TraceGuard: Process-Guided Firewall against Reasoning Backdoors in Large Language Models
Zhen Guo 1, Shanghao Shi 2, Hao Li 1, Shamim Yazdani 2, Ning Zhang 2, Reza Tourani 1
Published on arXiv
2603.02436
Model Poisoning
OWASP ML Top 10 — ML10
Prompt Injection
OWASP LLM Top 10 — LLM01
Key Finding
A 4B-parameter TraceGuard verifier achieves forensic precision on unseen reasoning backdoor attacks — including latent backdoors and post-hoc rationalizations — that rivals architectures two orders of magnitude larger, while maintaining robustness against grey-box adaptive adversaries.
TraceGuard
Novel technique introduced
The deployment of Large Reasoning Models (LRMs) in high-stakes decision-making pipelines has introduced a novel and opaque attack surface: reasoning backdoors.
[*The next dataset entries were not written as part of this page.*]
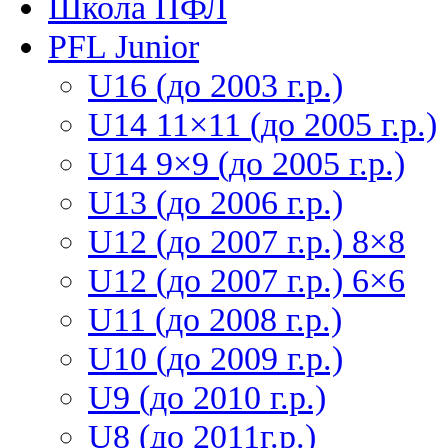
Школа ПФЛ
PFL Junior
U16 (до 2003 г.р.)
U14 11×11 (до 2005 г.р.)
U14 9×9 (до 2005 г.р.)
U13 (до 2006 г.р.)
U12 (до 2007 г.р.) 8×8
U12 (до 2007 г.р.) 6×6
U11 (до 2008 г.р.)
U10 (до 2009 г.р.)
U9 (до 2010 г.р.)
U8 (до 2011г.р.)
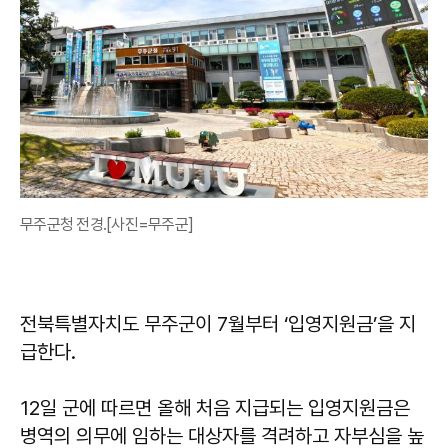
무주군청 전경.[사진=무주군]
전북특별자치도 무주군이 7월부터 ‘입영지원금’을 지
급한다.
12일 군에 따르면 올해 처음 지급되는 입영지원금은
병역의 의무에 임하는 대상자를 격려하고 자부심을 높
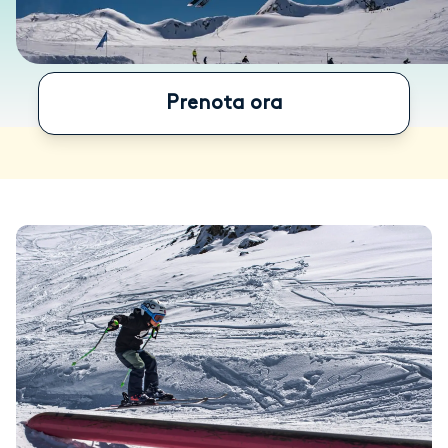
Prenota ora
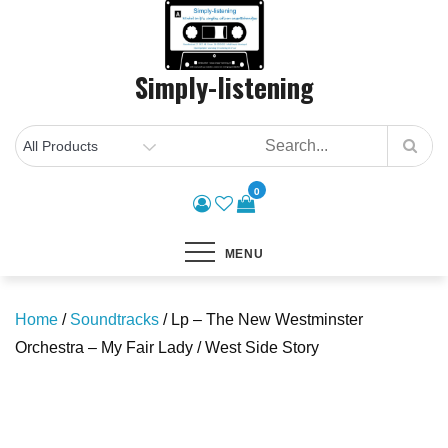
Skip
to
content
Simply-listening
0
MENU
Home
/
Soundtracks
/ Lp – The New Westminster
Orchestra – My Fair Lady / West Side Story
Save to Wishlist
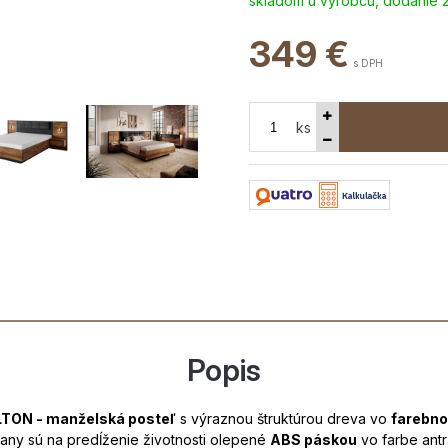
skladom u výrobcu, dodanie 
349
€
s DPH
ks
Popis
LTON - manželská posteľ
s výraznou štruktúrou dreva vo
farebno
rany sú na predĺženie životnosti olepené
ABS páskou
vo farbe ant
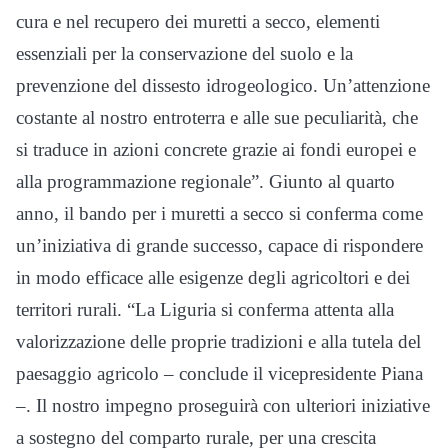
cura e nel recupero dei muretti a secco, elementi
essenziali per la conservazione del suolo e la
prevenzione del dissesto idrogeologico. Un’attenzione
costante al nostro entroterra e alle sue peculiarità, che
si traduce in azioni concrete grazie ai fondi europei e
alla programmazione regionale”. Giunto al quarto
anno, il bando per i muretti a secco si conferma come
un’iniziativa di grande successo, capace di rispondere
in modo efficace alle esigenze degli agricoltori e dei
territori rurali. “La Liguria si conferma attenta alla
valorizzazione delle proprie tradizioni e alla tutela del
paesaggio agricolo – conclude il vicepresidente Piana
–. Il nostro impegno proseguirà con ulteriori iniziative
a sostegno del comparto rurale, per una crescita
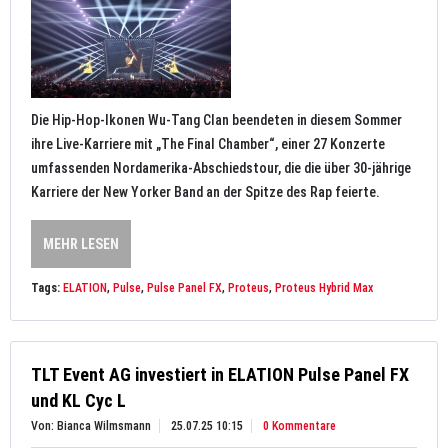
Die Hip-Hop-Ikonen Wu-Tang Clan beendeten in diesem Sommer
ihre Live-Karriere mit „The Final Chamber“, einer 27 Konzerte
umfassenden Nordamerika-Abschiedstour, die die über 30-jährige
Karriere der New Yorker Band an der Spitze des Rap feierte.
MEHR LESEN
Tags:
ELATION
,
Pulse
,
Pulse Panel FX
,
Proteus
,
Proteus Hybrid Max
TLT Event AG investiert in ELATION Pulse Panel FX
und KL Cyc L
Von: Bianca Wilmsmann
25.07.25 10:15
0 Kommentare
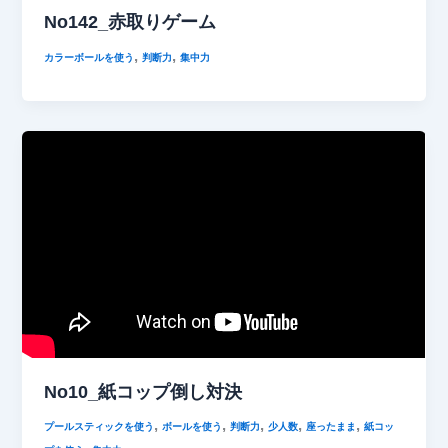
No142_赤取りゲーム
,
,
カラーボールを使う
判断力
集中力
No10_紙コップ倒し対決
,
,
,
,
,
プールスティックを使う
ボールを使う
判断力
少人数
座ったまま
紙コッ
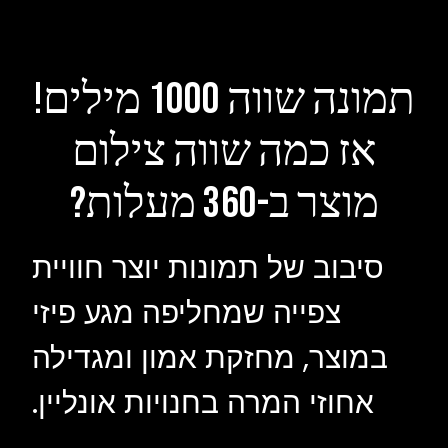
תמונה שווה 1000 מילים!
אז כמה שווה צילום
מוצר ב-360 מעלות?
סיבוב של תמונות יוצר חוויית
צפייה שמחליפה מגע פיזי
במוצר, מחזקת אמון ומגדילה
אחוזי המרה בחנויות אונליין.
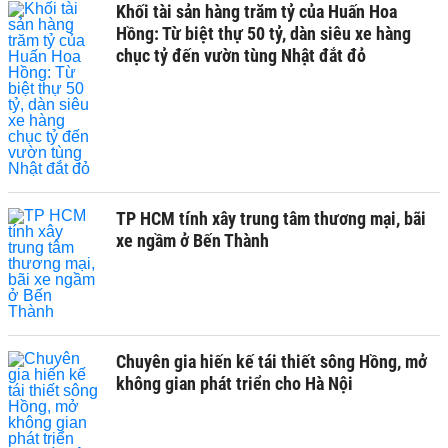
Khối tài sản hàng trăm tỷ của Huấn Hoa
Hồng: Từ biệt thự 50 tỷ, dàn siêu xe hàng
chục tỷ đến vườn tùng Nhật đắt đỏ
TP HCM tính xây trung tâm thương mại, bãi
xe ngầm ở Bến Thành
Chuyên gia hiến kế tái thiết sông Hồng, mở
không gian phát triển cho Hà Nội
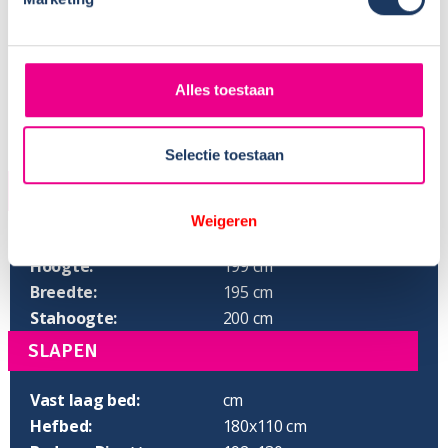
Alles toestaan
Selectie toestaan
AFMETINGEN
Weigeren
Lengte:
530 cm
Hoogte:
199 cm
Breedte:
195 cm
Stahoogte:
200 cm
SLAPEN
Vast laag bed:
cm
Hefbed:
180x110 cm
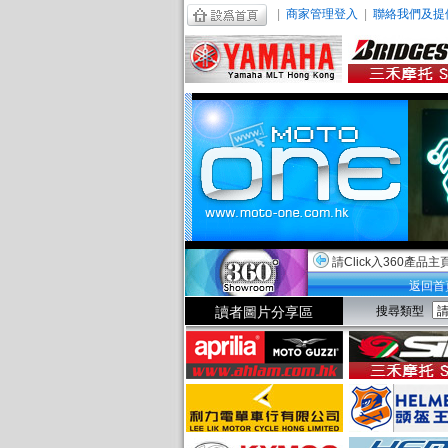
|
商家管理登入
|
聯絡我們及提
請Click入360產品主
返回首
讀者圖片分享區
搜尋類型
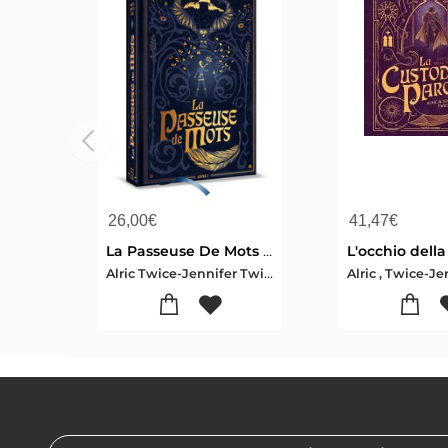
26,00
€
41,47
€
La Passeuse De Mots Tome 1
Alric Twice-Jennifer Twice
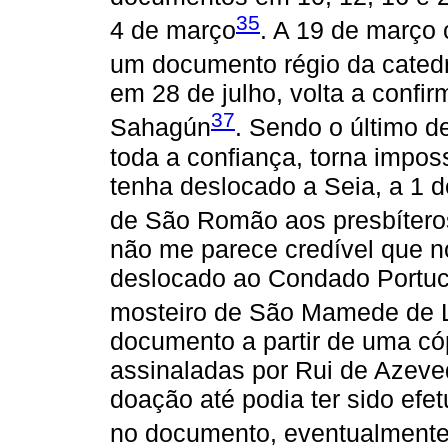
35
4 de março
. A 19 de março 
um documento régio da cated
em 28 de julho, volta a confi
37
Sahagún
. Sendo o último d
toda a confiança, torna impos
tenha deslocado a Seia, a 1 
de São Romão aos presbíteros
não me parece credível que 
deslocado ao Condado Portuc
mosteiro de São Mamede de 
documento a partir de uma có
assinaladas por Rui de Azeve
doação até podia ter sido efe
no documento, eventualmente 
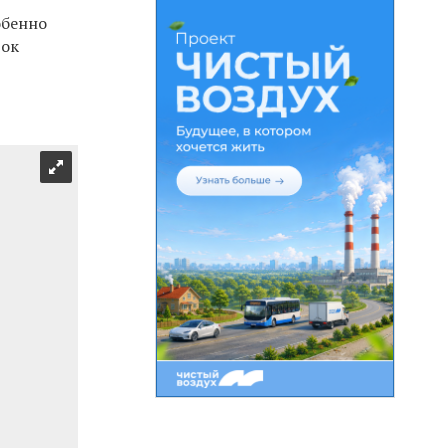
обенно
вок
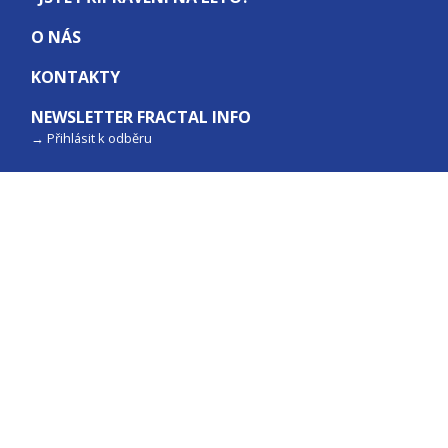
O NÁS
KONTAKTY
NEWSLETTER FRACTAL INFO
Přihlásit k odběru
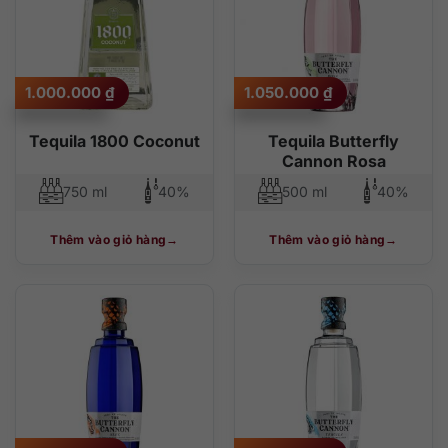
1.000.000
₫
1.050.000
₫
Tequila 1800 Coconut
Tequila Butterfly
Cannon Rosa
750 ml
40%
500 ml
40%
Thêm vào giỏ hàng
Thêm vào giỏ hàng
In these attacks, the model's intermediate Chain-of-Thought (CoT) is manipulated to provide a linguistically plausible but logically fallacious justification for a malicious conclusion. While frontier models exhibit an intrinsic capacity to detect these fractures, compact, deployable models suffer from a fundamental verification gap, relying on fragile lexical heuristics that are easily bypassed by motivated adversaries. To bridge this gap, we propose TraceGuard, a process-guided security framework that transforms small-scale models into robust reasoning firewalls. Our approach treats the reasoning trace as an untrusted payload and establishes a defense-in-depth strategy through three synergistic phases: (1) Automated Forensic Synthesis, which generates contrastive reasoning pairs to isolate the specific logical point of fracture; (2) Step-Aware Supervised Fine-Tuning (SSFT), to instill a structural verification grammar; and (3) Verifier-Guided Reinforcement Learning (VGRL), utilizing Group Relative Policy Optimization. We identify and mitigate a critical failure mode of baseline alignment - lexical overfitting - whereby verifiers memorize adversarial triggers rather than auditing logical integrity. Our empirical evaluation demonstrates that TraceGuard acts as a security force multiplier: a 4B-parameter verifier achieves forensic precision on unseen attacks - including latent backdoors and post-hoc rationalizations - that rivals architectures two orders of magnitude larger. We further demonstrate robustness against adaptive adversaries in a grey-box setting, establishing TraceGuard as a viable, low-latency security primitive for the Trusted Computing Base.
Key Contributions
- Automated Forensic Synthesis pipeline that generates contrastive reasoning pairs to isolate the specific logical 'point of fracture' in manipulated CoT traces
- Step-Aware Supervised Fine-Tuning (SSFT) + Verifier-Guided Reinforcement Learning (VGRL) using GRPO to train compact verifiers that audit logical structure rather than memorizing adversarial trigger patterns
- Identification and mitigation of 'lexical overfitting' — a critical failure mode where baseline verifiers learn surface-level trigger patterns instead of genuine logical integrity checks
🛡️ Threat Analysis
The paper's primary threat model is 'reasoning backdoors' — training-time backdoors embedded in LRMs that activate hidden malicious behavior through manipulated Chain-of-Thought traces. TraceGuard is a defense that detects latent backdoors and post-hoc CoT rationalizations, directly addressing the backdoor/trojan threat class.